BRIEF: Repeat the records below verbatim, and do not copy their pictures.

DATA SUPPLIED:
-*-

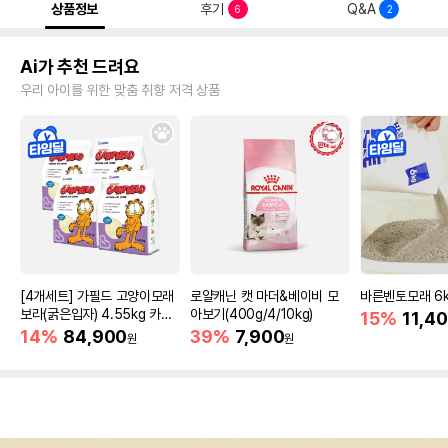
상품정보
후기
Q&A
6
2
Ai가 추천 드려요
우리 아이를 위한 맞춤 취향 저격 상품
[4개세트] 가필드 고양이모래
로얄캐닌 캣 마더&베이비 모
바른벤토모래 6
보라(굵은입자) 4.55kg 카사
아보기(400g/4/10kg)
15%
11,4
바모래
14%
84,900
39%
7,900
원
원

-*-

SOLUTION TO THIS TASK:
상품정보
후기
Q&A
6
2
Ai가 추천 드려요
우리 아이를 위한 맞춤 취향 저격 상품
[4개세트] 가필드 고양이모래
로얄캐닌 캣 마더&베이비 모
바른벤토모래 6
보라(굵은입자) 4.55kg 카사
아보기(400g/4/10kg)
15%
11,4
바모래
14%
84,900
39%
7,900
원
원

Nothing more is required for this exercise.